«Impedire l’ingresso a scuola è un reato»

La Cassazione interviene sull’occupazione per alcune ore del liceo scientifico Bruno avvenuta nel novembre di 5 anni fa
Di Francesco Furlan

Le occupazioni, soprattutto se improvvise, ledono i diritti di chi invece a lezione ci vuole andare, e per questo chi le compie commette il reato di violenza privata e interruzione di pubblico servizio: per protestare è meglio ricorrere a forme più soft, come l’autogestione.

Lo dicono i giudici della quinta sezione della Corte di Cassazione che si sono pronunciati sul ricorso presentato dall’avvocato Alfiero Farinea che chiedeva l’assoluzione per uno studente che, all’epoca 17enne, era stato denunciato dopo aver occupato il liceo Bruno, e aveva poi ottenuto il perdono giudiziale dal giudice per le udienze preliminari del tribunale dei minori. L’avvocato del ragazzo nel suo ricorso in Cassazione ha sostenuto che l’occupazione della scuola rientra nel diritto alla libertà di associazione, tutelato dall’articolo 18 della Costituzione. Ma l’interpretazione della Cassazione va in tutt’altra direzione.

È una sentenza, quella della suprema corte, che farà discutere. Perché - si interrogano già gli studenti - che occupazione è se poi a scuola ci sono docenti e studenti che entrano a fare lezione? L’episodio su cui si è pronunciata la Cassazione risale al novembre del 2011 quando un gruppo di studenti del Coordinamento occupò per alcune ore il liceo scientifico di Mestre provocando la reazione della dirigente, Paola Franzoso - andata in pensione poco dopo - con l’arrivo della polizia e la denuncia del leader della protesta e portavoce del Coordinamento studentesco, un 17enne con il quale anche nei mesi precedenti c’erano stati aspri confronti.

Quella denuncia, secondo quanto stabilito dalla Cassazione, era fondata quindi su validi motivi. La Cassazione - confermando la sentenza emessa dal Gup nel 2014 - ha infatti rilevato che «i giudici di merito non hanno affatto negato» allo studente «la titolarità del diritto di sciopero (diritto peraltro difficilmente riconducibile alle situazioni soggettive ravvisabili in capo allo studente), di riunione o di manifestazione del pensiero» ma hanno «chiaramente affermato, in aderenza alla giurisprudenza di questa Corte che lo stesso esercizio di diritti fondamentali, quali quello di sciopero, riunione e di manifestazione del pensiero, cessa di essere legittimo quando travalichi nella lesione di altri interessi costituzionalmente garantiti». E tra questi c’è quello di andare a scuola.

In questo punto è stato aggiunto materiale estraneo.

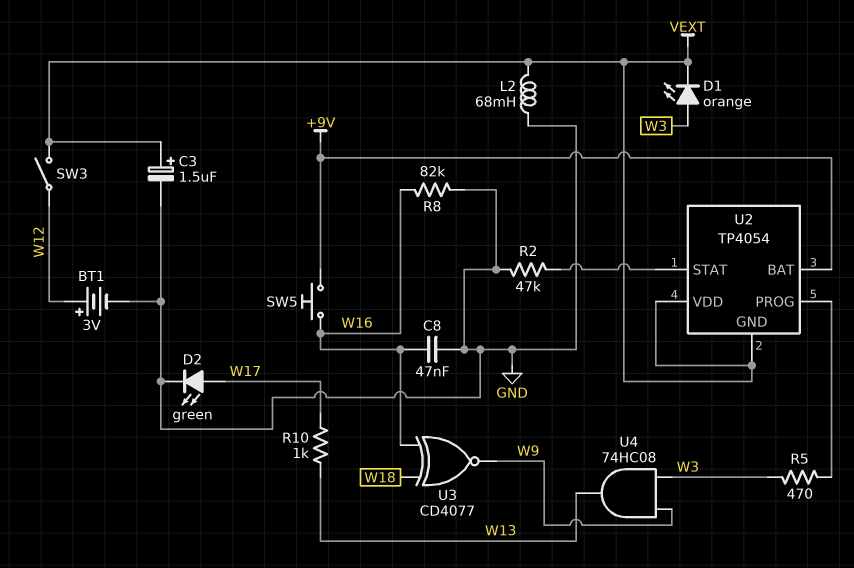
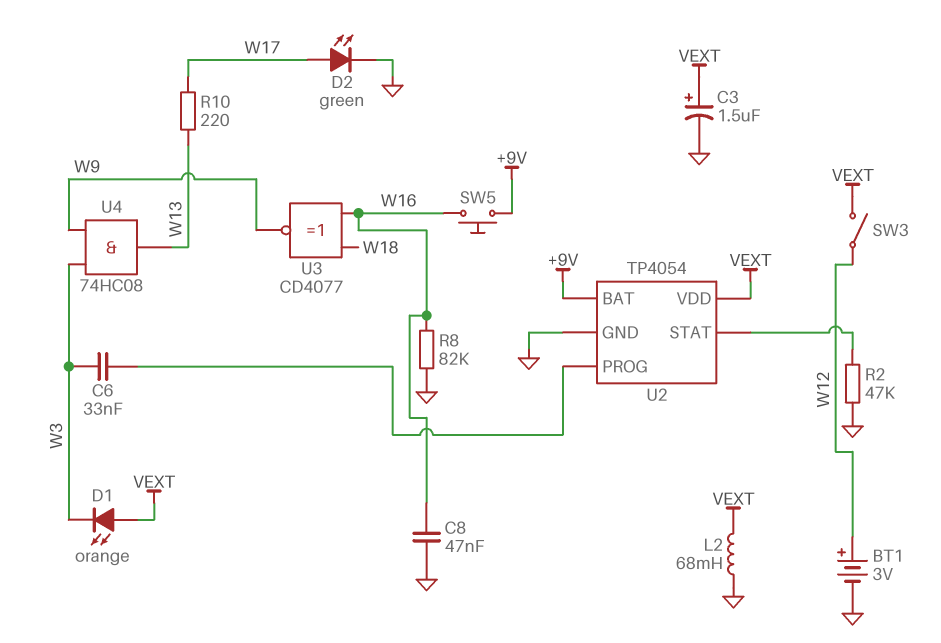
C6: none -> 33nF (U2/PROG, W3)
D1: LED orange (A W3, K VEXT) -> LED orange (A VEXT, K W3)
R5: 470 (U2/PROG, W3) -> none
R10: 1k (W13, W17) -> 220 (W13, W17)
U2 pin GND: VEXT -> GND

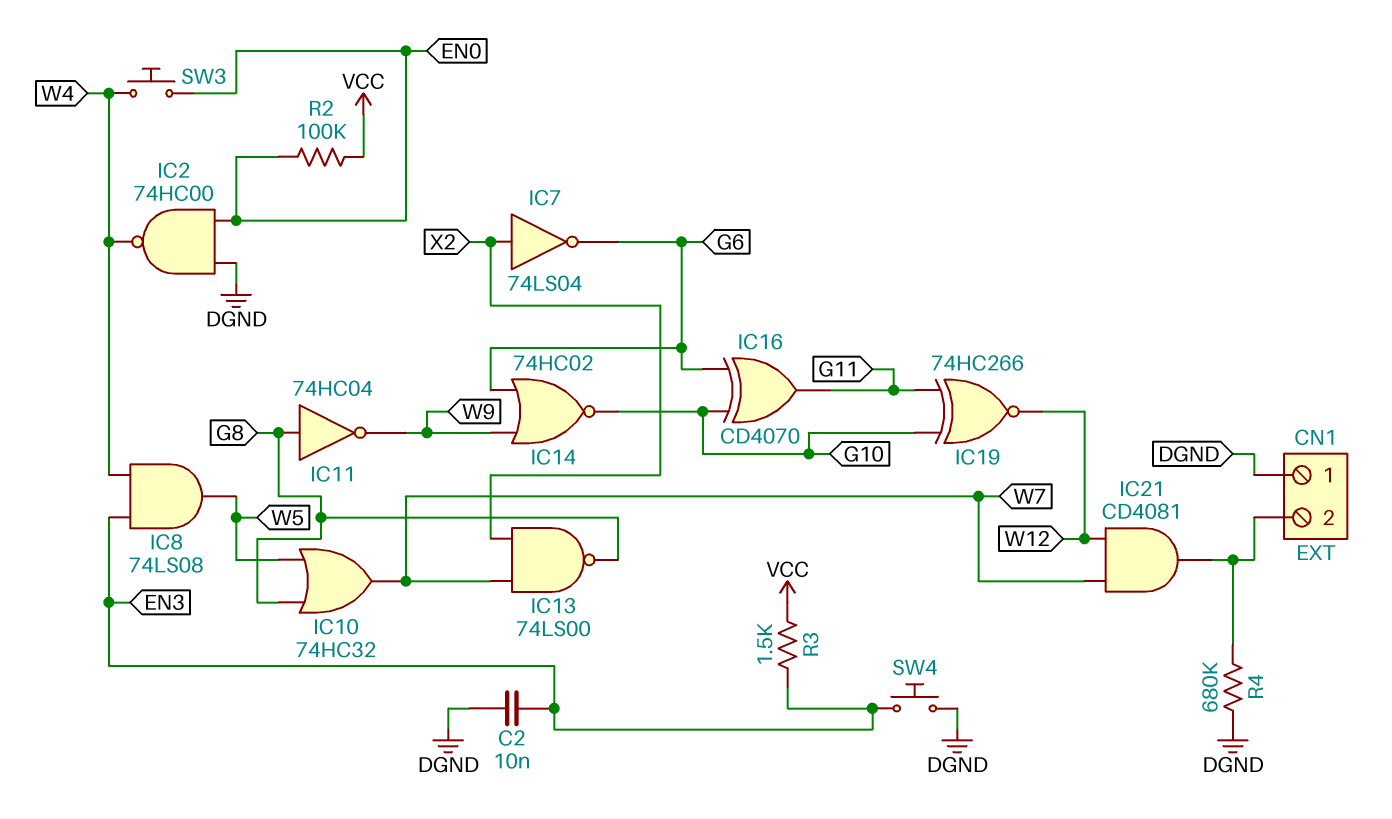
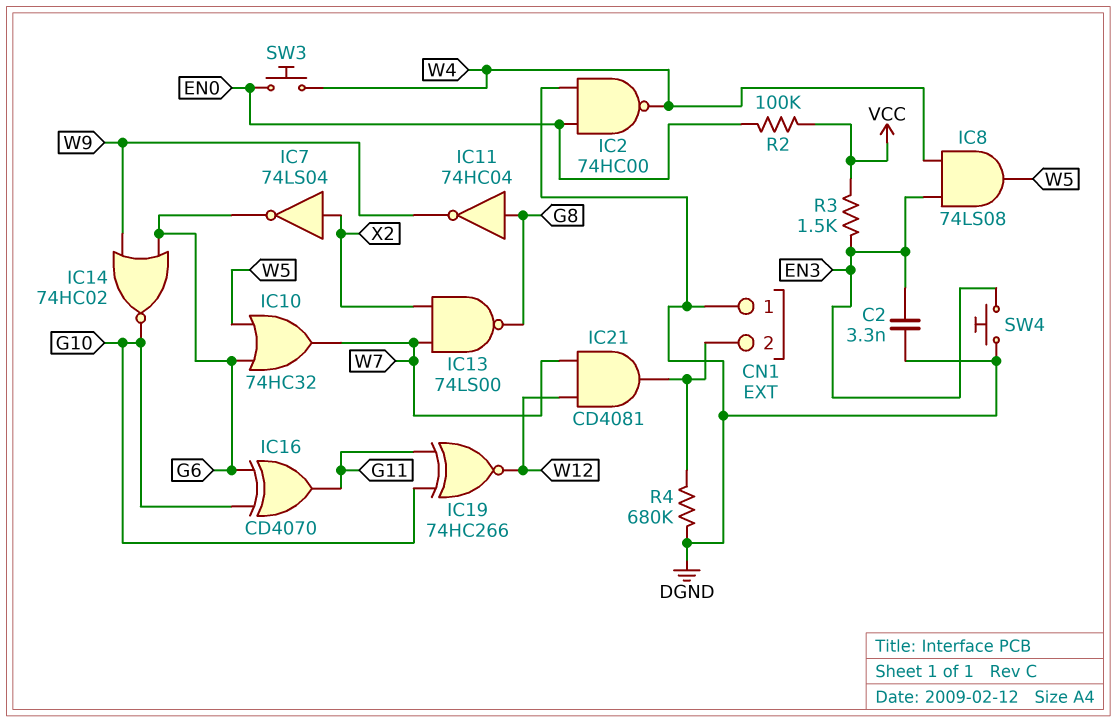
C2: 10nF (DGND, EN3) -> 3.3nF (DGND, EN3)
IC10: OR 74HC32 (in G8, in W5, out W7) -> OR 74HC32 (in G6, in W5, out W7)

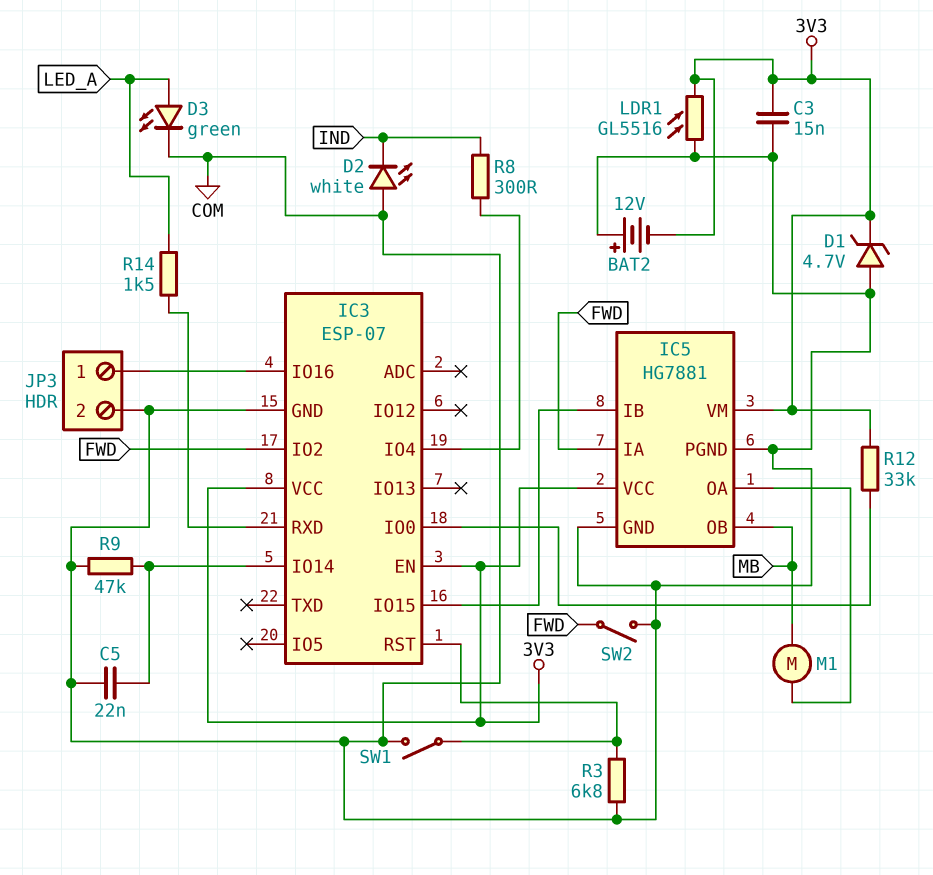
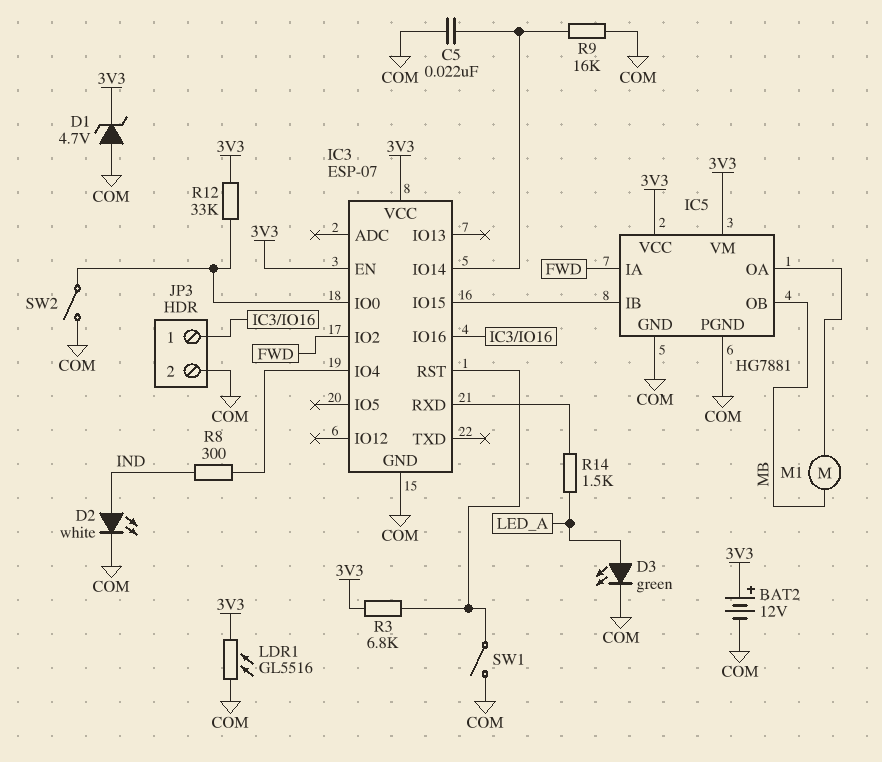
BAT2: 12V (plus COM, minus 3V3) -> 12V (plus 3V3, minus COM)
C3: 15nF (3V3, COM) -> none
D2: LED white (A COM, K IND) -> LED white (A IND, K COM)
R3: 6.8k (COM, IC3/RST) -> 6.8k (3V3, IC3/RST)
R9: 47k (COM, IC3/IO14) -> 16k (COM, IC3/IO14)
SW2: switch (COM, FWD) -> switch (COM, IC3/IO0)

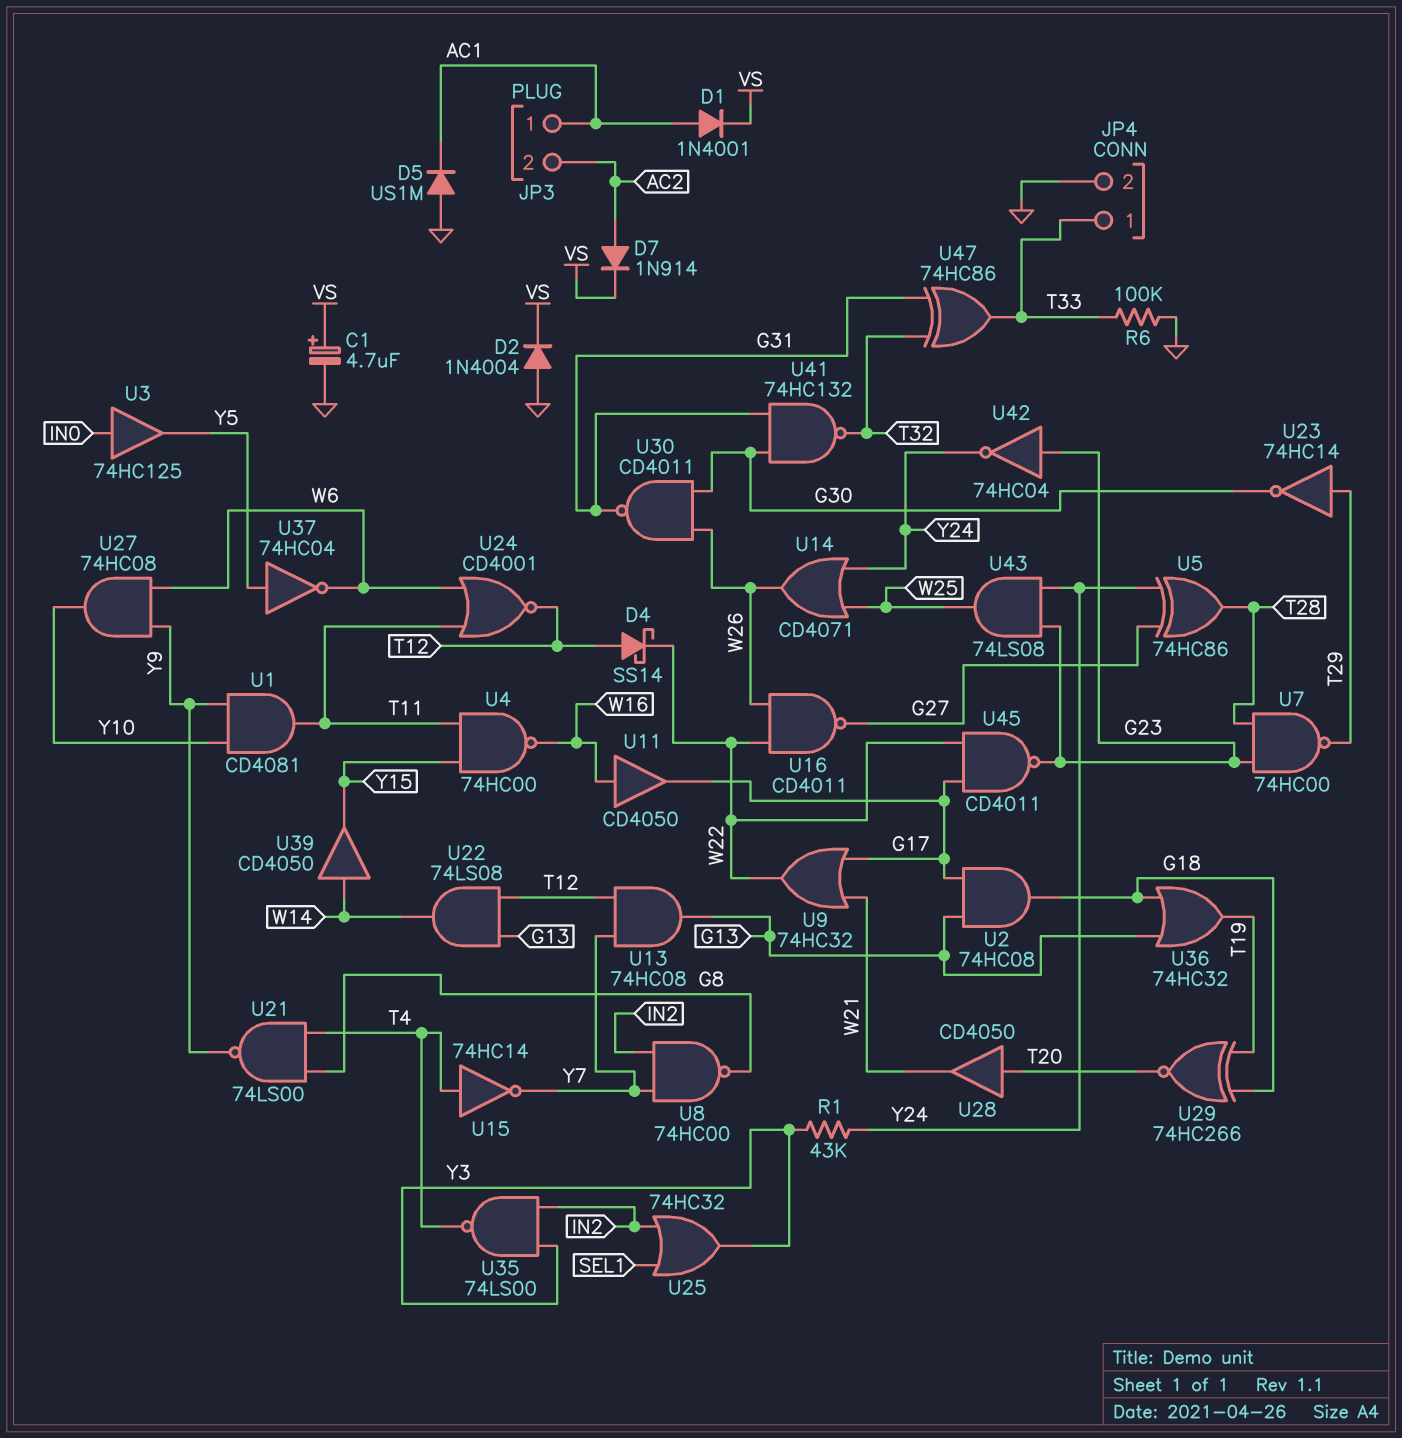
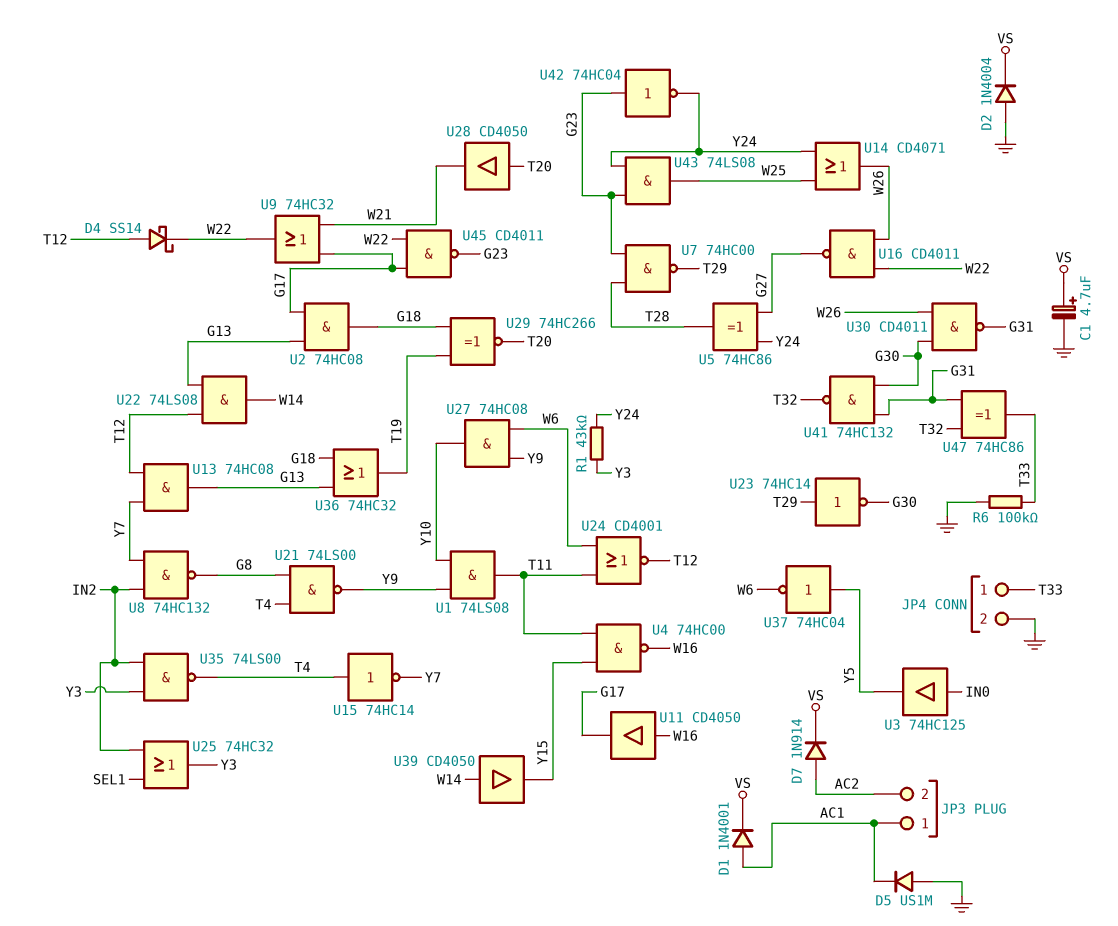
U1: AND CD4081 (in Y9, in Y10, out T11) -> AND 74LS08 (in Y9, in Y10, out T11)
U8: NAND 74HC00 (in IN2, in Y7, out G8) -> NAND 74HC132 (in IN2, in Y7, out G8)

«L'occupazione temporanea della scuola per circa due ore, ha di fatto impedito ai non manifestanti di svolgere le consuete attività di studio per un tempo apprezzabile, con conseguente ingiustificata compressione dei loro diritti».

Già all’epoca l’occupazione della scuola - era una forma di protesta contro il governo Monti - era stata molto dibattuta tra gli studenti, compresi i quattro rappresentanti di istituto, visto che due non erano stati messi a conoscenza della volontà di occupare la scuola da parte degli altri due, e degli aderenti al Coordinamento. Per la Cassazione c’erano altre forme, meno lesive dei diritti di tutti, per mettere in atto la protesta come ad esempio un’autogestione programmata, e con l’obbligo di preavviso, così da aprire un dialogo con gli studenti. Il diretto interessato, ora studente universitario all’Università di Bologna, e l’avvocato Farinea preferiscono non commentare prima della lettura integrale della sentenza. La Corte inoltre si esprime anche sull’obiezione fatta dallo studente il quale sosteneva che iniziative simili fatte nei mesi scorsi non erano state seguite da provvedimenti drastici da parte della dirigente: «Nessuna norma autorizzava l'imputato ad associarsi con altri studenti nella maniera da lui pretesa e a comprimere il diritto di coloro che volevano partecipare allo svolgimento delle lezioni o a rendere la prestazione lavorativa».